Só que, decorridos estes quarenta a cinquenta anos, o espectáculo, ou sensibilidade dos homens continuam no mesmo patamar. Se por um lado experimentou inegável progresso no mundo da ciência com indiscutível repercussão no seu modo de estar, na comodidade, num pasmo perante o fantástico, não poderá dizer-se o mesmo, lamentavelmente no que concerne aos valores que verdadeiramente caracterizam ou deverão caracterizar o comportamento humano que tem que ver antes de mais com a justiça e solidariedade.
Acontece que o dinheiro, esse desconcertante ingrediente, continua a fascinar o homem e por isso à cabeça dos seus maiores objectivos. E se o dinheiro não é o objectivo final, é o intermédio aquele através do qual se alcança tudo o que não interfira com a réstia de consciência que haja em cada um.
Naquele tempo, havia esse sentimento a que se chamava vergonha e também aquilo que era tido por honra e quem pisasse esses valores ia-lhe sofrendo as consequências. O homem de hoje, diz-se civilizado, veste a capa da austeridade e da honradez, mas, absurdo é-lhe consentido orgulhar-se dos seus devaneios, da sua ganância, da sua sede de ostentação, de um espírito de competição sem paralelo. Estas vestes não ficam mal ao homem moderno, antes lhe conferem respeitabilidade e direito a um destaque social. Por isso se vão tornando donos das instituições, das mais representativas de um povo.
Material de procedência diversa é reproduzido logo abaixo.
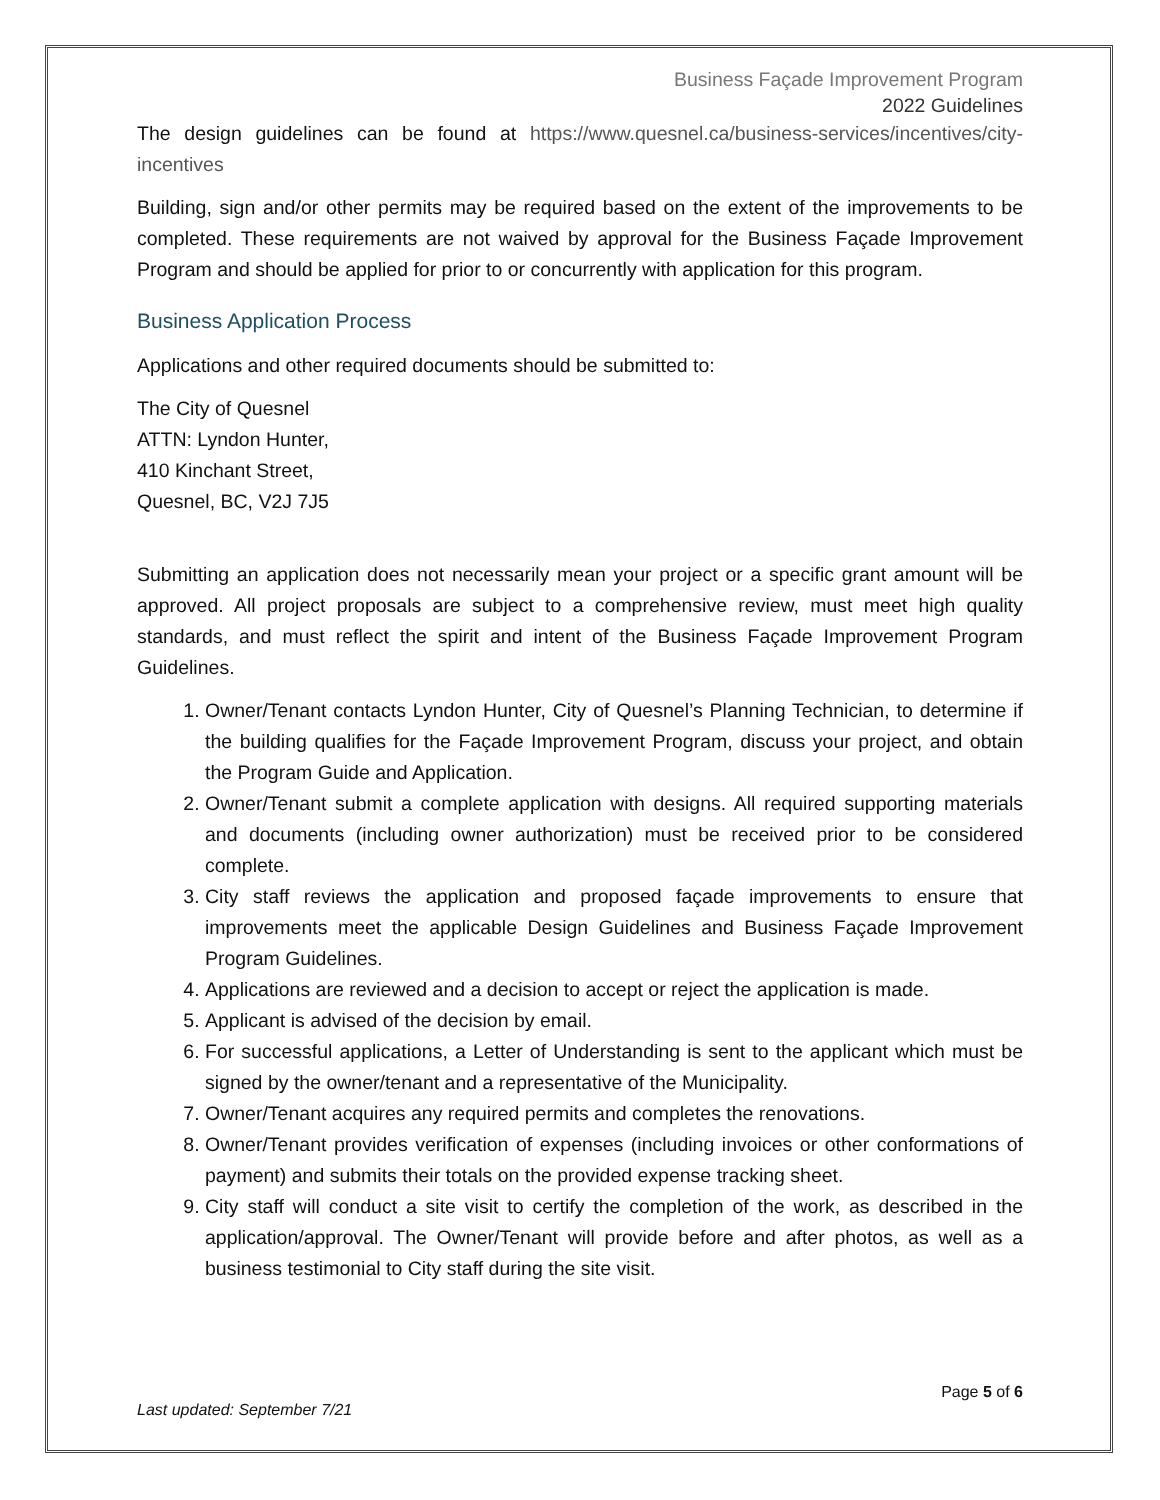Business Façade Improvement Program
2022 Guidelines
The design guidelines can be found at https://www.quesnel.ca/business-services/incentives/city-incentives
Building, sign and/or other permits may be required based on the extent of the improvements to be completed. These requirements are not waived by approval for the Business Façade Improvement Program and should be applied for prior to or concurrently with application for this program.
Business Application Process
Applications and other required documents should be submitted to:
The City of Quesnel
ATTN: Lyndon Hunter,
410 Kinchant Street,
Quesnel, BC, V2J 7J5
Submitting an application does not necessarily mean your project or a specific grant amount will be approved. All project proposals are subject to a comprehensive review, must meet high quality standards, and must reflect the spirit and intent of the Business Façade Improvement Program Guidelines.
1. Owner/Tenant contacts Lyndon Hunter, City of Quesnel’s Planning Technician, to determine if the building qualifies for the Façade Improvement Program, discuss your project, and obtain the Program Guide and Application.
2. Owner/Tenant submit a complete application with designs. All required supporting materials and documents (including owner authorization) must be received prior to be considered complete.
3. City staff reviews the application and proposed façade improvements to ensure that improvements meet the applicable Design Guidelines and Business Façade Improvement Program Guidelines.
4. Applications are reviewed and a decision to accept or reject the application is made.
5. Applicant is advised of the decision by email.
6. For successful applications, a Letter of Understanding is sent to the applicant which must be signed by the owner/tenant and a representative of the Municipality.
7. Owner/Tenant acquires any required permits and completes the renovations.
8. Owner/Tenant provides verification of expenses (including invoices or other conformations of payment) and submits their totals on the provided expense tracking sheet.
9. City staff will conduct a site visit to certify the completion of the work, as described in the application/approval. The Owner/Tenant will provide before and after photos, as well as a business testimonial to City staff during the site visit.
Page 5 of 6
Last updated: September 7/21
Eu quando era criança interrogava-me sobre muitas coisas mas, lá no mais fundo da minha pessoa acreditava que civilizado seria o homem que vinha aí. Hoje constrange-me a decepção com que se deparam os meus olhos e todo aquele que sou com o descalabro a que assisto.
Por exemplo eu cuidava que os dez estádios de futebol se destinavam a durante uns dez meses em cada ano serem convertidos em espaços culturais, de acolhimento e de «dádiva» a todos os outros desportos; cuidava que uns tantos submarinos, última palavra, há anos encomendados viessem a ter utilidade correspondente ao seu custo; cuidava que derrapagens só aconteciam com as viaturas terrestres, quando afinal elas acontecem (e de que monta) com cidadãos a quem o nosso povo conferiu responsabilidades. Sim, tais derrapagens (que chegam a escapar ao poder da inteligência mais arguta), o suborno desmedido os ordenados e benesses de empresas públicas (e privadas, evidentemente) são neste nosso país um escândalo.
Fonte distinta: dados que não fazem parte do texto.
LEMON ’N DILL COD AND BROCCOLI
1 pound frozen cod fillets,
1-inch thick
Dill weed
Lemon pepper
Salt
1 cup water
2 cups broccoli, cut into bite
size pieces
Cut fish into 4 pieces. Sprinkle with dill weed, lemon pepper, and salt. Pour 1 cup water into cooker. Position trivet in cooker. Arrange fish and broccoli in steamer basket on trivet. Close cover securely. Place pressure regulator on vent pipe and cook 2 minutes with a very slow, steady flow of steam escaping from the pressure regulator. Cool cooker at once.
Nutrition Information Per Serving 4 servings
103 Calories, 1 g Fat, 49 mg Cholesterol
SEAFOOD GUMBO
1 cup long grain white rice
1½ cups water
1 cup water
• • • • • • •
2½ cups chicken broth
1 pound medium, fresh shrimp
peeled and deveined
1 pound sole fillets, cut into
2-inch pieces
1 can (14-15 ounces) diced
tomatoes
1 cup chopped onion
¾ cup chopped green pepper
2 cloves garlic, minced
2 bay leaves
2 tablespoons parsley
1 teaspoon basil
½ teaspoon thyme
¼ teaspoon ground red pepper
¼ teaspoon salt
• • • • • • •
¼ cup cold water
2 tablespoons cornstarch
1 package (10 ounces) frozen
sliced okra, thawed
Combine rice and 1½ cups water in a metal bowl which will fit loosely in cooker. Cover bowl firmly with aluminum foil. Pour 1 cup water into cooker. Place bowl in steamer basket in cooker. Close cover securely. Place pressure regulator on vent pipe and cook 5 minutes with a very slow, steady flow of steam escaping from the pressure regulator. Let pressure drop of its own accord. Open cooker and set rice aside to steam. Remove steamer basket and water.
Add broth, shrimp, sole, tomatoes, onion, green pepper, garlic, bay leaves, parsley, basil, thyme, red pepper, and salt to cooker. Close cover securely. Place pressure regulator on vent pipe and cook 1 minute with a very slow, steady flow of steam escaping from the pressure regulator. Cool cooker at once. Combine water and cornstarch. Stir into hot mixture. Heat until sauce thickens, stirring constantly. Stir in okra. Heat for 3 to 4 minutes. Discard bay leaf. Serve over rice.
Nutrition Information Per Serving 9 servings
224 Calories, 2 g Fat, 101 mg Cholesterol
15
Terminaria este meu deambular pelo tempo, de uma forma utópica mas deixando em mim o sonho de que um futuro lhe conceda o benefício de uma certa esperança: - que chegue o tempo em que o dinheiro tenha um valor relativo para um homem que se tornou de facto civilizado. Quero dizer: um tempo em que o muito dinheiro não seja motivo de petulância, mas antes de um certo constrangimento, (sei que sou utópico), mas que o dito homem civilizado passará a ter em conta.